• [Assigned task]:
Nothing but the records, copied exactly and stripped of pictures, should be in the answer.

----- Extracted data

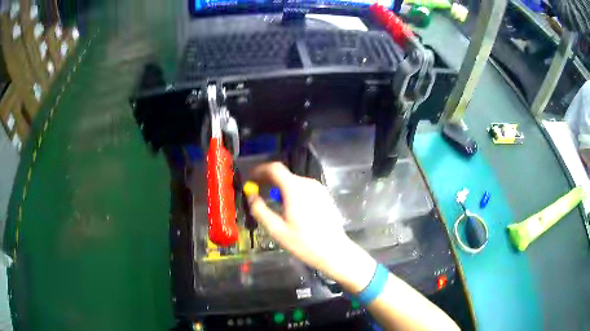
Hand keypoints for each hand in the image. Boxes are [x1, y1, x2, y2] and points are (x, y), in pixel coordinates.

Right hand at [244, 162, 376, 292]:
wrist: (334, 250)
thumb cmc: (304, 242)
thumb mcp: (277, 230)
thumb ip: (260, 210)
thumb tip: (250, 196)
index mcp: (295, 189)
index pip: (274, 168)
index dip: (260, 170)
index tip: (251, 178)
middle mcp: (308, 183)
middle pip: (284, 174)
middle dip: (269, 180)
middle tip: (258, 191)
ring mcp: (318, 188)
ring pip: (294, 181)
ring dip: (280, 186)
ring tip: (272, 200)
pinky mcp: (324, 195)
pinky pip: (304, 187)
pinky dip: (292, 191)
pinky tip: (290, 206)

----------

• [Answer to this exercise]:
Hand keypoints for each hand in the image. Boxes are [x1, y1, x2, y2] and points are (x, y), in pixel coordinates.

Right hand at [244, 162, 376, 292]:
wrist: (334, 250)
thumb cmc: (304, 242)
thumb mcp: (277, 230)
thumb ip: (260, 210)
thumb tip: (250, 196)
index mcp: (295, 189)
index pip: (274, 168)
index dip: (260, 170)
index tip: (251, 178)
middle mcp: (308, 183)
middle pip: (284, 174)
middle dip: (269, 180)
middle tip: (258, 191)
ring mcp: (318, 188)
ring pip: (294, 181)
ring dip: (280, 186)
ring tip: (272, 200)
pinky mcp: (324, 195)
pinky pip: (304, 187)
pinky dip: (292, 191)
pinky tip: (290, 206)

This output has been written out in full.